> _RECORDS FOR THIS EXERCISE_:

- - -

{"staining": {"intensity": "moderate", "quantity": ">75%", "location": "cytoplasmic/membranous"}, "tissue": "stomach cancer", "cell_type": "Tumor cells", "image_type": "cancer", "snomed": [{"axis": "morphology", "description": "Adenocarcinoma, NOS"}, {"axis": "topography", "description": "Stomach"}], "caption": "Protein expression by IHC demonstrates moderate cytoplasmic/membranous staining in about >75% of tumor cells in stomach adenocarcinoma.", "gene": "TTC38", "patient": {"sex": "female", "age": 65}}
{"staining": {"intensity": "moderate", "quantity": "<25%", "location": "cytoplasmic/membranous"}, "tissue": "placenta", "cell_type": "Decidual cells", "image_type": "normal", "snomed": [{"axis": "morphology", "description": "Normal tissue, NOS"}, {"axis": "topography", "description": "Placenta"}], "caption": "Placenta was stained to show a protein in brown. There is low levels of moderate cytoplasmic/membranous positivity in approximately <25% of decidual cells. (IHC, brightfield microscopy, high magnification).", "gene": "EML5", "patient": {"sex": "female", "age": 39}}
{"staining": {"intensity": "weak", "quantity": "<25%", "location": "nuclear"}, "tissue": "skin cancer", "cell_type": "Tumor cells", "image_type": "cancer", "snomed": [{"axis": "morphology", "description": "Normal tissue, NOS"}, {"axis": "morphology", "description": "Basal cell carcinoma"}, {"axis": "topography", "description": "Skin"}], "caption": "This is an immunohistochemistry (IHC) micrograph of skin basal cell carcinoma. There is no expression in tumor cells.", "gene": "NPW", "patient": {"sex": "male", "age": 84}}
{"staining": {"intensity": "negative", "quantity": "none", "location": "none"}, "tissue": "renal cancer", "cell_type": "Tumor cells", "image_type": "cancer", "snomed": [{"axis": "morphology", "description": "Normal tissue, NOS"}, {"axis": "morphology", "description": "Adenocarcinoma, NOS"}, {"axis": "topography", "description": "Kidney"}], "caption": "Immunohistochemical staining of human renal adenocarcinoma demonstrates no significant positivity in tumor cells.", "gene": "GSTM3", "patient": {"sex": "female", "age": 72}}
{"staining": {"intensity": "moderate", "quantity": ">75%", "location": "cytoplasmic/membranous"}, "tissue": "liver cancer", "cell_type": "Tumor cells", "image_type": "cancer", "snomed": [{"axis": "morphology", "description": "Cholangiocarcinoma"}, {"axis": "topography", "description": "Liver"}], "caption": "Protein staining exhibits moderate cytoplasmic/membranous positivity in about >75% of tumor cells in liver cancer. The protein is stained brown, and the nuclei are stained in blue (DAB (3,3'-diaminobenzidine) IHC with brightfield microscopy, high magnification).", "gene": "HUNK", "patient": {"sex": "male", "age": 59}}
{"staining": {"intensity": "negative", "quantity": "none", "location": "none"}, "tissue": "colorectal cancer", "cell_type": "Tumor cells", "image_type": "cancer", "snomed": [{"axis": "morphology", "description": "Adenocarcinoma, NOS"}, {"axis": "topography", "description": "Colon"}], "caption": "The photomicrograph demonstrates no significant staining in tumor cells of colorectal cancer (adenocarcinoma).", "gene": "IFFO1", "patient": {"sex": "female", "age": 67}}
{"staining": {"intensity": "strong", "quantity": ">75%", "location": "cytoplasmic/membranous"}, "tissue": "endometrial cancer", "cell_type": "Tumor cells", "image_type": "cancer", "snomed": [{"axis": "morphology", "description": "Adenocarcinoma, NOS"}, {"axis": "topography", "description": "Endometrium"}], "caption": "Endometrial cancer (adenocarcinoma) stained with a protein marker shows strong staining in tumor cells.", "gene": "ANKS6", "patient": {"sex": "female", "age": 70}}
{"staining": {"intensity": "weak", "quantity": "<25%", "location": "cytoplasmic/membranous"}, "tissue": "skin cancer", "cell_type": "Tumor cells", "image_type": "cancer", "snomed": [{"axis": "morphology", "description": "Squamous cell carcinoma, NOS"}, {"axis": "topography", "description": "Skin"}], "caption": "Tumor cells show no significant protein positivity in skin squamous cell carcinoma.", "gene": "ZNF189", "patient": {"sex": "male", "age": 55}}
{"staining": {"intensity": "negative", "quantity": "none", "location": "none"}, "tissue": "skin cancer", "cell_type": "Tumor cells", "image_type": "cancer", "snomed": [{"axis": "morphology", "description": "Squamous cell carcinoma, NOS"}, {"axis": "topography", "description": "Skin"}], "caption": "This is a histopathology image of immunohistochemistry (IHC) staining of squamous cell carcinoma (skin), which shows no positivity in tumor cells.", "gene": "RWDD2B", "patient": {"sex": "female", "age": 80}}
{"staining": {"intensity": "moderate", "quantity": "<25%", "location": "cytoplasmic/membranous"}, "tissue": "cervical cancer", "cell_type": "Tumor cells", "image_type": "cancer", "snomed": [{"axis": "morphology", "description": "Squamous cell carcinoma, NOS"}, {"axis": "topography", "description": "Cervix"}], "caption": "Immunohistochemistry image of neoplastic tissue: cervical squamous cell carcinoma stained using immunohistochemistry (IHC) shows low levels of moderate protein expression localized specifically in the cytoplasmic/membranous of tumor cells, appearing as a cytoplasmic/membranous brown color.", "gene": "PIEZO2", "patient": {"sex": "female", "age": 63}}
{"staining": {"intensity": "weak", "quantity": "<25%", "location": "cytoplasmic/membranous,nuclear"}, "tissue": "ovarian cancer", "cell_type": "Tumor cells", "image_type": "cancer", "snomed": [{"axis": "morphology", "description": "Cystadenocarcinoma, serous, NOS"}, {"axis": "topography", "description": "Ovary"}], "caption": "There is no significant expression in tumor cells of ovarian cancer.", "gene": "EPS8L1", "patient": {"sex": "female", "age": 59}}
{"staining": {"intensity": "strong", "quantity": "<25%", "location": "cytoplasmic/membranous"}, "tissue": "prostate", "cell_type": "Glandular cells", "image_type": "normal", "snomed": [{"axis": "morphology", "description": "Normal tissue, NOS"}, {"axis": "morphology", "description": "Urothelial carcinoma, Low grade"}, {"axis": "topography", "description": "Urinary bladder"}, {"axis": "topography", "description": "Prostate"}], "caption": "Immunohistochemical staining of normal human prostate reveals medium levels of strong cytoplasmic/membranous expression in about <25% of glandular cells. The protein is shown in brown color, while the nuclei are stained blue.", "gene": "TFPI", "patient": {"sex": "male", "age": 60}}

- - -

> _WORK TASK_:
Output the listing above word for word, from the opening line through the line that contains "is an immunohistochemistry", and leave out everything after it.

> _ANSWER TO THIS PROBLEM_:
{"staining": {"intensity": "moderate", "quantity": ">75%", "location": "cytoplasmic/membranous"}, "tissue": "stomach cancer", "cell_type": "Tumor cells", "image_type": "cancer", "snomed": [{"axis": "morphology", "description": "Adenocarcinoma, NOS"}, {"axis": "topography", "description": "Stomach"}], "caption": "Protein expression by IHC demonstrates moderate cytoplasmic/membranous staining in about >75% of tumor cells in stomach adenocarcinoma.", "gene": "TTC38", "patient": {"sex": "female", "age": 65}}
{"staining": {"intensity": "moderate", "quantity": "<25%", "location": "cytoplasmic/membranous"}, "tissue": "placenta", "cell_type": "Decidual cells", "image_type": "normal", "snomed": [{"axis": "morphology", "description": "Normal tissue, NOS"}, {"axis": "topography", "description": "Placenta"}], "caption": "Placenta was stained to show a protein in brown. There is low levels of moderate cytoplasmic/membranous positivity in approximately <25% of decidual cells. (IHC, brightfield microscopy, high magnification).", "gene": "EML5", "patient": {"sex": "female", "age": 39}}
{"staining": {"intensity": "weak", "quantity": "<25%", "location": "nuclear"}, "tissue": "skin cancer", "cell_type": "Tumor cells", "image_type": "cancer", "snomed": [{"axis": "morphology", "description": "Normal tissue, NOS"}, {"axis": "morphology", "description": "Basal cell carcinoma"}, {"axis": "topography", "description": "Skin"}], "caption": "This is an immunohistochemistry (IHC) micrograph of skin basal cell carcinoma. There is no expression in tumor cells.", "gene": "NPW", "patient": {"sex": "male", "age": 84}}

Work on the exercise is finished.